▸ GIVEN TEXT:
== Segment start ==
The genuine respect I have for you and your writing has elevated, rightfully so. I love true stories and your journey has been filled with great decisions that led to the defining moments of who you are. Congrats, my friend!
Congratulations. Thank you for sharing your story. I am also from Virginia and grew up in the 80’s. I can imagine the lack of role models. I’m glad you found your path 🩷
Congratulations 🎉 awesome ✨
Wooohooooo congratulations on your win! 🎉💖🎊🎉💖🎊
This is amazing and reflective writing, Cade. Pretty sure I cannot meaningly add to the comments already posted below, but I do know that I say amen to all of them. Thank you for sharing your story!
What an incredible story, and one heck of a journey of self discovery. Thank you for sharing this
This was so powerful to read, I appreciate your insight and honesty on self reflection and identity, especially from a young person growing up with feelings they can’t express or understand
Cade, this is one of the best personal pieces I have read on Vocal period. It is a poignant reflection on a time that so many of us were witnesses to, the fear and panic, loss and yet, memorable love pouring out from those who were closest to the Gay community. As an artist and writer I was immersed in a cultural revolution that broke my soul, permeated my poetry slams and led me to become a hospice nurse. I was one of the first in my "group" to treat people with HIV and AIDS and I had friends who were afraid of me! I haven't read this book but will. I know we'll the area you grew up in. I was in a private school in Annapolis, MD and D.C. was our playground (and Baltimore) wild fun! D.C. Space was one of my favorite spots. Living in Sweden now it all seems surreal. You took me straight back to the days I can't forget but often choose not to remember. You are so gifted. This should be in Rolling Stone Magazine. Peace ✌️
Thank you for sharing a very personal piece of your history.
== Segment end ==
▸ ACTIVITY A: In the reader comments, edit the passage between "The genuine respect" and "Congrats, my friend!", inclusive, replacing "journey" with "path".

Dataset entries
== Segment start ==
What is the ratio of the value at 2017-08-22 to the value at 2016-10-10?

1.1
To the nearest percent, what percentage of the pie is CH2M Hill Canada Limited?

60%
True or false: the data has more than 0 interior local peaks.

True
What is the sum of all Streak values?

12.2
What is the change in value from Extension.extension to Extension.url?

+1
== Segment end ==
== Segment start ==
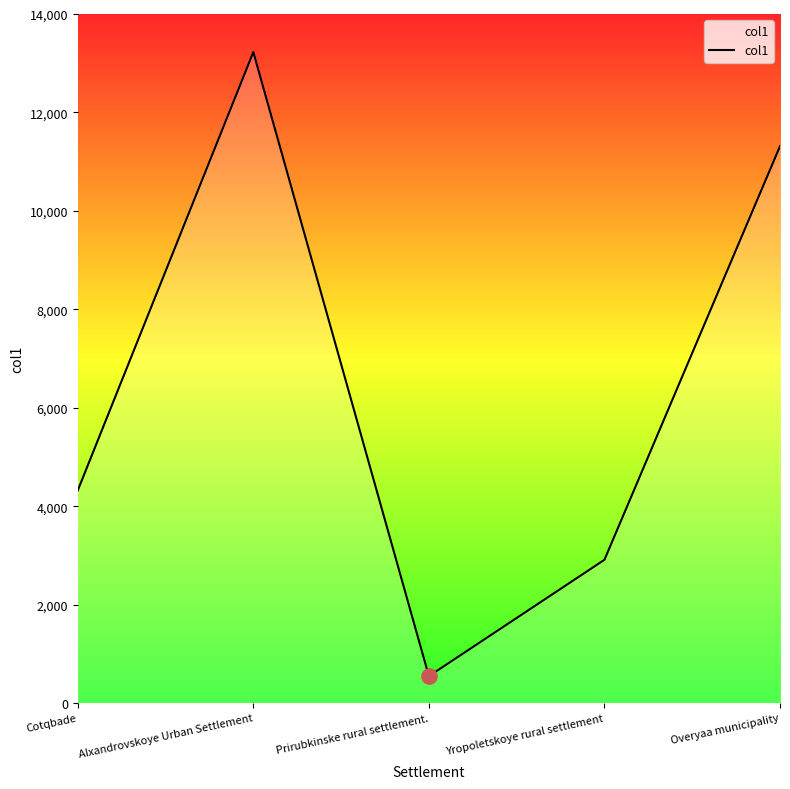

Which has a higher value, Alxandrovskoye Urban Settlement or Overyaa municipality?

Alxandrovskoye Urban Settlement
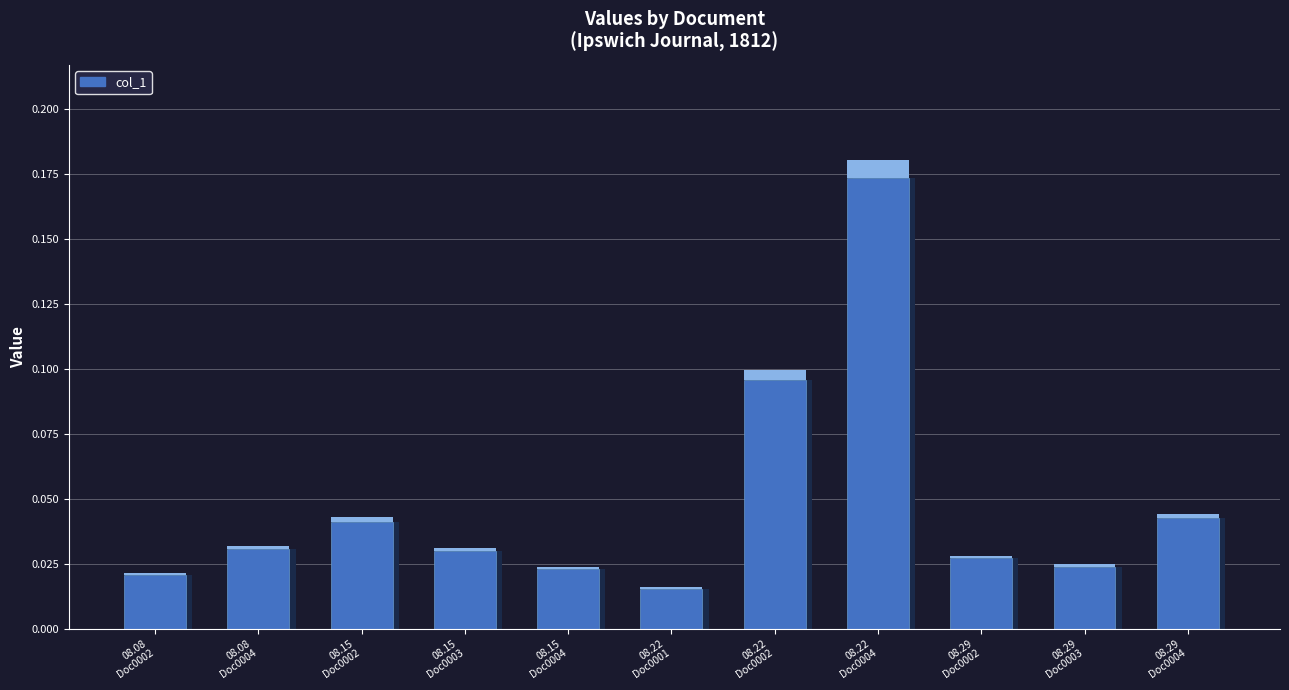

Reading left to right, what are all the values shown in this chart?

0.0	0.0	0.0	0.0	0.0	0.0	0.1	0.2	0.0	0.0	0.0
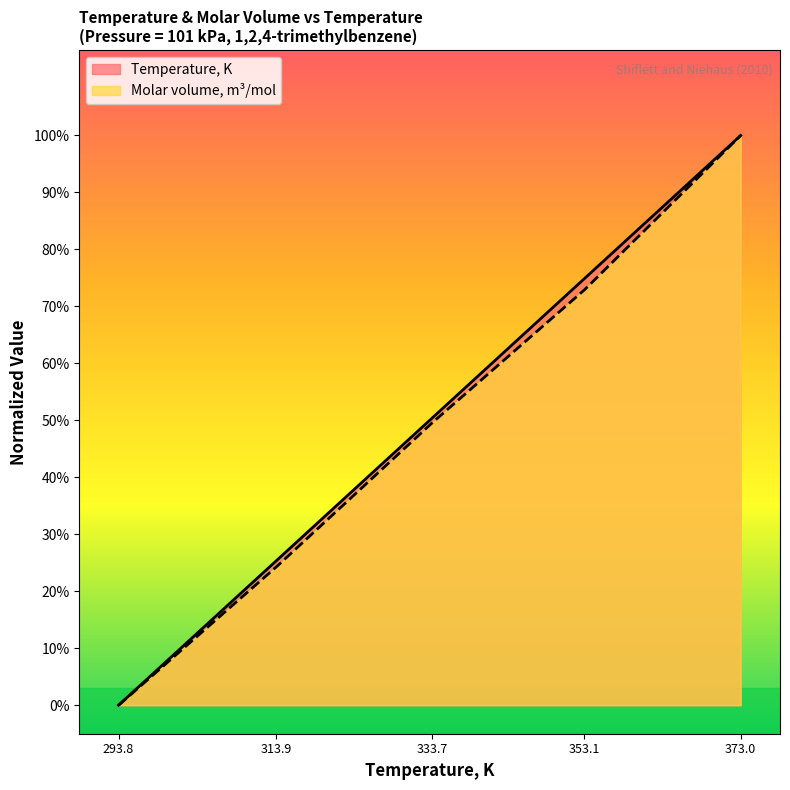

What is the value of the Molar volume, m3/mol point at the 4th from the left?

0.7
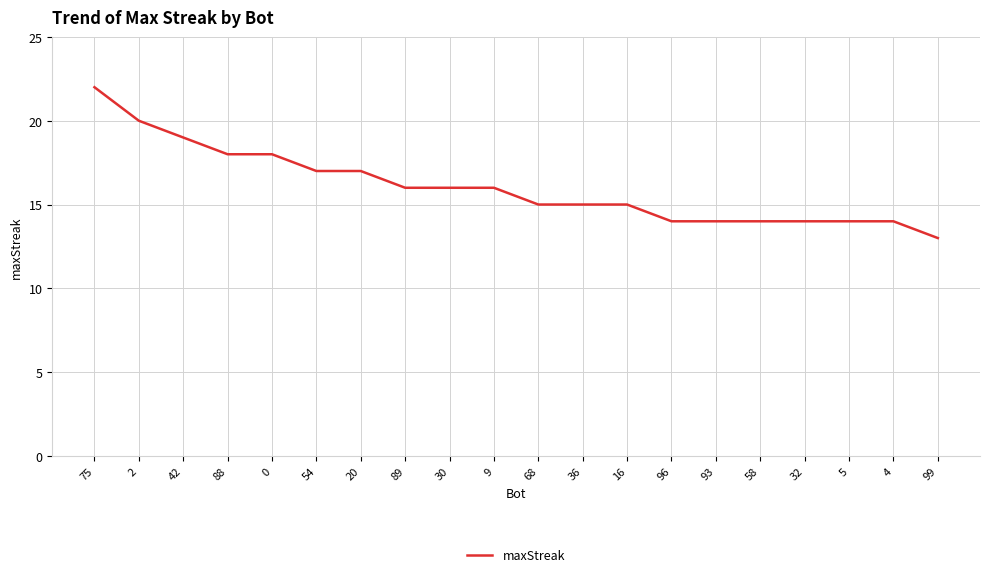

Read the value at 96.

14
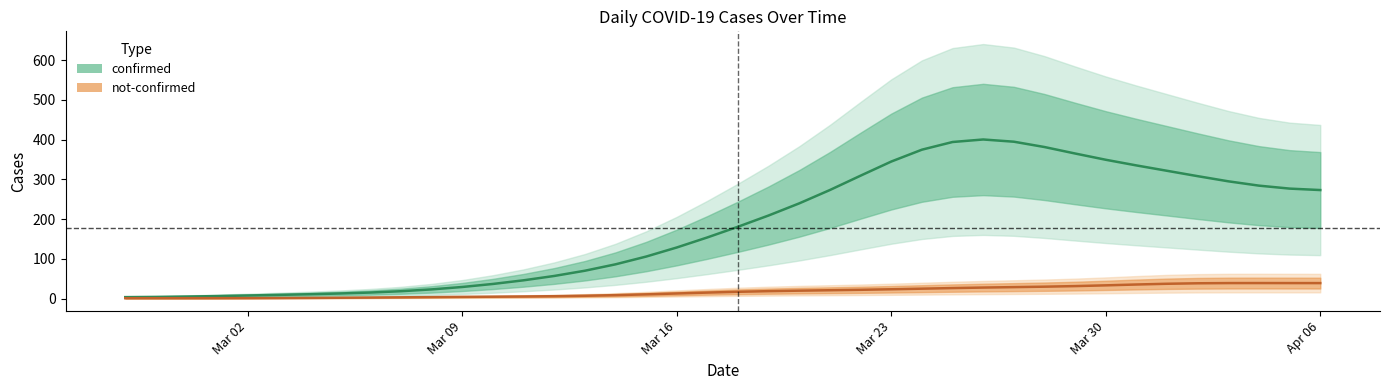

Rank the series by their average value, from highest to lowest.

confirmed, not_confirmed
== Segment end ==
▸ ACTIVITY B: Render the records between the lines holding "What is the ratio" and "What is the change", inclusive, as a JSON list of strings with one string per line and blank lines omitted.

▸ ANSWER AREA A:
The genuine respect I have for you and your writing has elevated, rightfully so. I love true stories and your path has been filled with great decisions that led to the defining moments of who you are. Congrats, my friend!

▸ ANSWER AREA B:
[
  "What is the ratio of the value at 2017-08-22 to the value at 2016-10-10?",
  "1.1",
  "To the nearest percent, what percentage of the pie is CH2M Hill Canada Limited?",
  "60%",
  "True or false: the data has more than 0 interior local peaks.",
  "True",
  "What is the sum of all Streak values?",
  "12.2",
  "What is the change in value from Extension.extension to Extension.url?"
]